Fair Reasons for Dismissal and Unfair Dismissal
No one wants to be involved in a dismissal case, but sometimes it does unfortunately become necessary and its important you have fair reasons for dismissal.
Fair Reasons for Dismissal
There are limited circumstances in which a fair dismissal can be made, or under which unfair dismissal can be claimed.
For an employer to dismiss an employee fairly, the dismissal must fall under the grounds of:
- Incapability to perform a job or lack of required qualifications
- A statutory restriction or contravention of a legal enactment
- Another substantial reason
For an employee to claim unfair dismissal, they must:
- Have worked for their employer for a minimum of 12 consecutive months
- Claim for a dismissal that is statutorily considered to be unfair (for example, by exercising a legal or contractual right)
Should an employee wish to lodge a case for unfair dismissal, the case will be taken to an employment tribunal. The tribunal will examine the case and assess whether the employer has behaved “reasonably in all circumstances”. Procedure should be followed as closely as possible from the outset of a claim, though some cases may be littered with complications and mitigating factors that may impede this.
In order to assess the reasonable behaviour of an employer within a case, the tribunal will examine whether:
- Reasonable procedure was followed.
- The decision of dismissal was made as a reasonable response from the employer.
- The dismissal was fair given the facts known at the time.

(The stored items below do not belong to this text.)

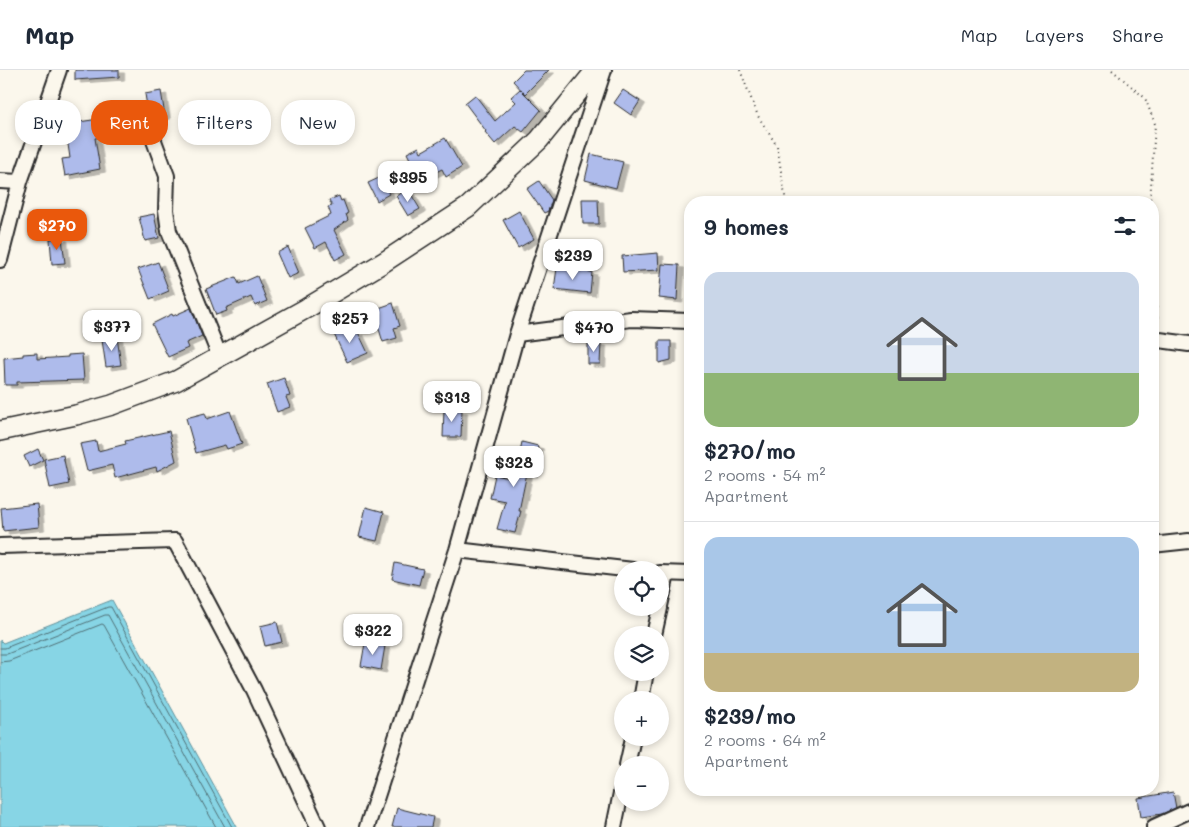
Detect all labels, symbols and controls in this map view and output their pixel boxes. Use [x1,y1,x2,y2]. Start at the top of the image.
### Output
text: Map [25,19,74,50]
text: Map [961,23,997,47]
text: Layers [1025,23,1084,47]
text: Share [1112,23,1164,47]
chip: Buy [15,100,81,145]
chip: Rent [91,100,168,145]
chip: Filters [178,100,271,145]
chip: New [281,100,355,145]
pin: $395 [378,160,438,203]
text: $395 [389,166,427,187]
pin: $270 [27,208,87,251]
icon: filters [1111,212,1139,240]
text: 9 homes [704,213,789,240]
text: $270 [38,214,76,235]
pin: $239 [543,238,603,281]
text: $239 [554,244,592,265]
pin: $257 [320,302,380,344]
icon: home [877,304,967,394]
text: $257 [331,307,369,328]
pin: $377 [82,310,142,352]
pin: $470 [564,310,624,353]
text: $377 [93,315,131,336]
text: $470 [574,316,614,337]
pin: $313 [422,380,482,423]
text: $313 [434,386,470,407]
text: $270/mo [704,437,796,464]
pin: $328 [484,446,544,488]
text: $328 [495,451,533,472]
text: 2 rooms · 54 m² [704,464,825,485]
text: Apartment [704,485,789,506]
map controls [614,561,669,811]
button: locate [614,561,669,616]
icon: home [877,570,967,660]
pin: $322 [343,614,403,656]
text: $322 [354,619,392,640]
button: layers [614,626,669,681]
button: + [614,691,669,746]
text: $239/mo [704,702,796,729]
text: 2 rooms · 64 m² [704,729,826,750]
text: Apartment [704,750,789,771]
button: − [614,756,669,811]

In a case of an unfair dismissal claim, the employer is usually required to prove that their treatment of the employee was fair and their dismissal was justified. It is not usually the employee’s responsibility to prove that they were treated and dismissed unfairly, with the exception of an employee resigning and claiming that their employer made it impossible to remain in their job role (constructive dismissal).